The new health insurance reform law, the one that was designed to cover more people and reduce the cost of health insurance is going to do neither. Oh more people may be insured because they will be forced to buy health insurance whether they want it or not because our beatified, beneficent, bureaucratic federal overlords know what is best for everyone. Or a working parents children will be covered until the children are 26 (note the operative word in the sentence).
More than anything, though, what tells us that congress and the president haven't the slightest idea what they're talking about when it comes to prices, costs and accounting is summed up exquisitely here by Megan McArdle. It seems the people with their hands on the tap of the federal fisc wouldn't pass Accounting I:

Here's the story: one of the provisions in the new health care law forces companies to treat the current subsidies for retiree health benefits as taxable income. This strikes me as dumb policy; there's not much point in giving someone a subsidy, and then taxing it back, unless you just like doing extra paperwork. And since the total cost of the subsidy, and any implied tax subsidy, is still less than we pay for an average Medicare Part D beneficiary, we may simply be encouraging companies to dump their retiree benefits and put everyone into Part D, costing us taxpayers extra money.
But this is neither here nor there, because Congress already did it. And now a bunch of companies with generous retiree drug benefits have announced that they are taking large charges to reflect the cost of the change in the tax law.

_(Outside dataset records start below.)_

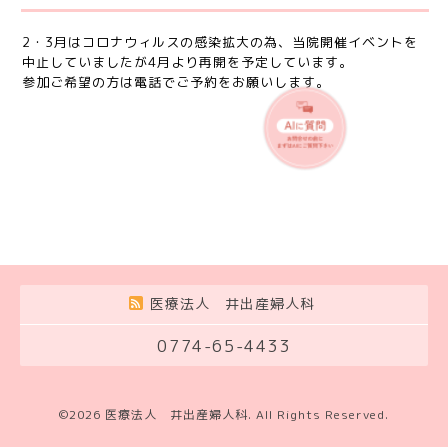
2・3月はコロナウィルスの感染拡大の為、当院開催イベントを
中止していましたが4月より再開を予定しています。
参加ご希望の方は電話でご予約をお願いします。
医療法人 井出産婦人科
0774-65-4433
©2026
医療法人 井出産婦人科
. All Rights Reserved.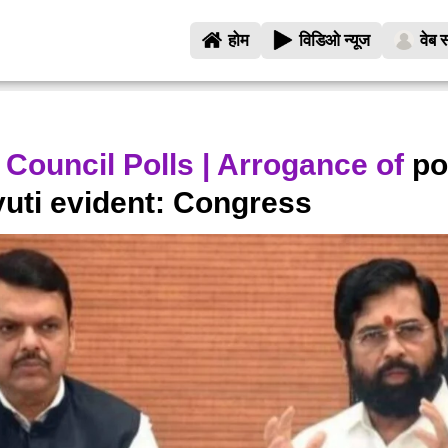
होम
विडिओ न्यूज
वेब स
 Council Polls | Arrogance of
po
ti evident: Congress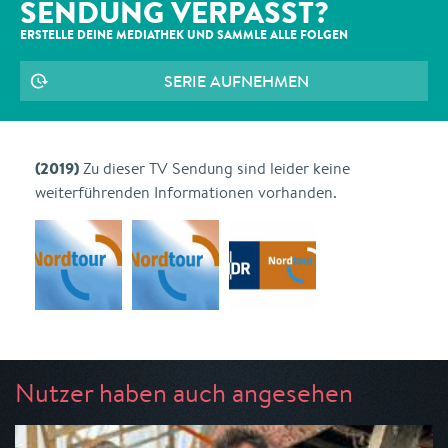
SENDUNG VERPASST?
ERSTELLE DEINE MEDIATHEK UND SAMMLE ALLE
FOLGEN
SERIE AUFNEHMEN
(2019)
Zu dieser TV Sendung sind leider keine
weiterführenden Informationen vorhanden.
Nutzer haben auch angesehen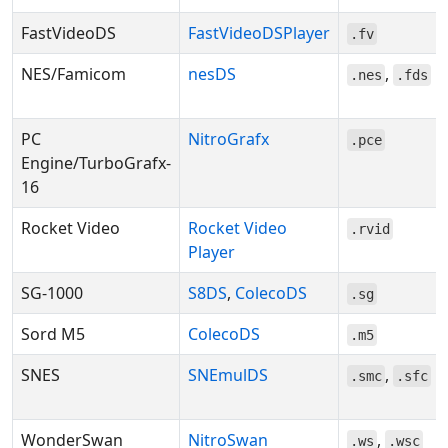
FastVideoDS
FastVideoDSPlayer
.fv
NES/Famicom
nesDS
,
.nes
.fds
PC
NitroGrafx
.pce
Engine/TurboGrafx-
16
Rocket Video
Rocket Video
.rvid
Player
SG-1000
S8DS
,
ColecoDS
.sg
Sord M5
ColecoDS
.m5
SNES
SNEmulDS
,
.smc
.sfc
WonderSwan
NitroSwan
,
.ws
.wsc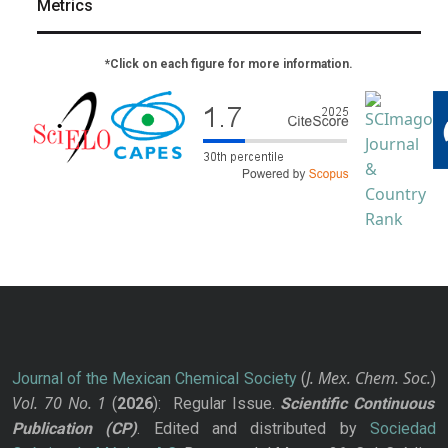
Metrics
*Click on each figure for more information.
J. Mex. Chem. Soc.
Journal of the Mexican Chemical Society
(
)
Vol. 70
No.
1
(
2026
): Regular Issue.
Scientific Continuous
Publication
(CP)
. Edited and distributed by
Sociedad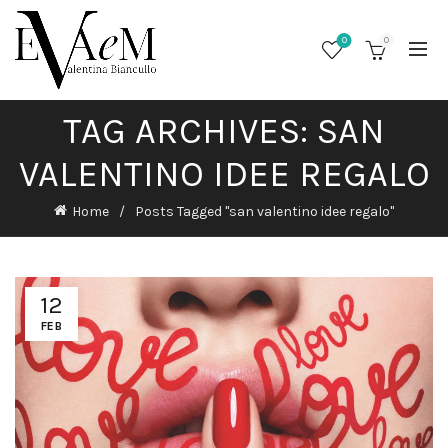
0
0
TAG ARCHIVES: SAN
VALENTINO IDEE REGALO
Home
Posts Tagged "san valentino idee regalo"
12
FEB
/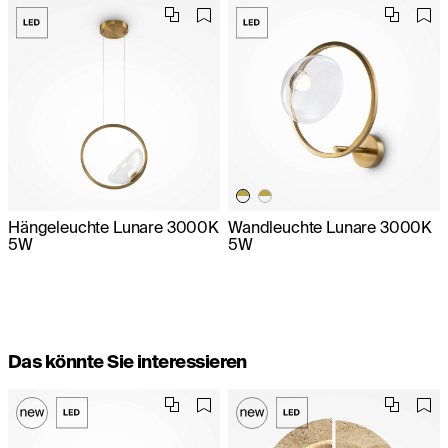
Hängeleuchte Lunare 3000K
Wandleuchte Lunare 3000K
5W
5W
Das könnte Sie interessieren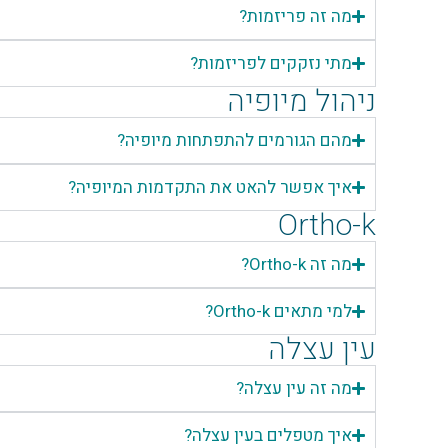
מה זה פריזמות?
מתי נזקקים לפריזמות?
ניהול מיופיה
מהם הגורמים להתפתחות מיופיה?
איך אפשר להאט את התקדמות המיופיה?
Ortho-k
מה זה Ortho-k?
למי מתאים Ortho-k?
עין עצלה
מה זה עין עצלה?
איך מטפלים בעין עצלה?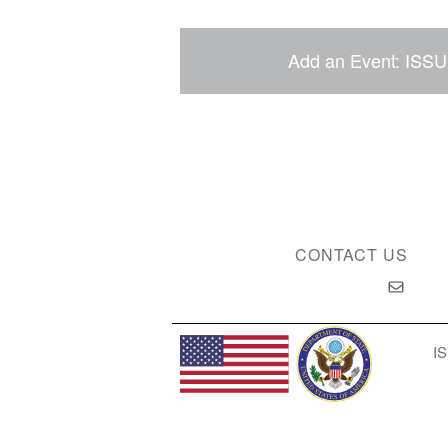
Add an Event: ISSU
CONTACT US
IS
Privacy Policy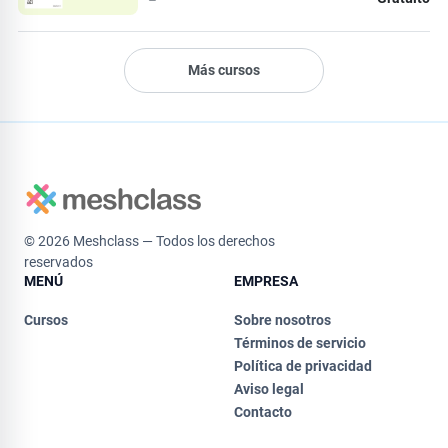
Más cursos
© 2026 Meshclass — Todos los derechos
reservados
MENÚ
EMPRESA
Cursos
Sobre nosotros
Términos de servicio
Política de privacidad
Aviso legal
Contacto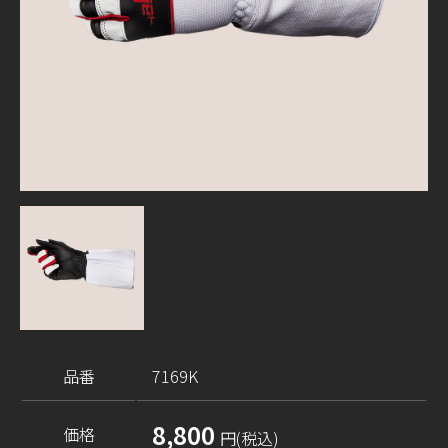
品番
7169K
8,800
価格
円(税込)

Henry Waxman thinks that's mean, and he's summoning the heads of those companies to Washington to explain themselves. It's not clear what they're supposed to explain. What they did is required by GAAP. And I've watched congressional hearings. There's no chance that four CEO's are going to explain the accounting code to the fine folks in Congress; explaining how to boil water would challenge the format.

Related: Don Boudreaux over at Cafe Hayek has a wager he'd like to make with some muckety-mucks over the actual cost of the stuff they've been shoveling.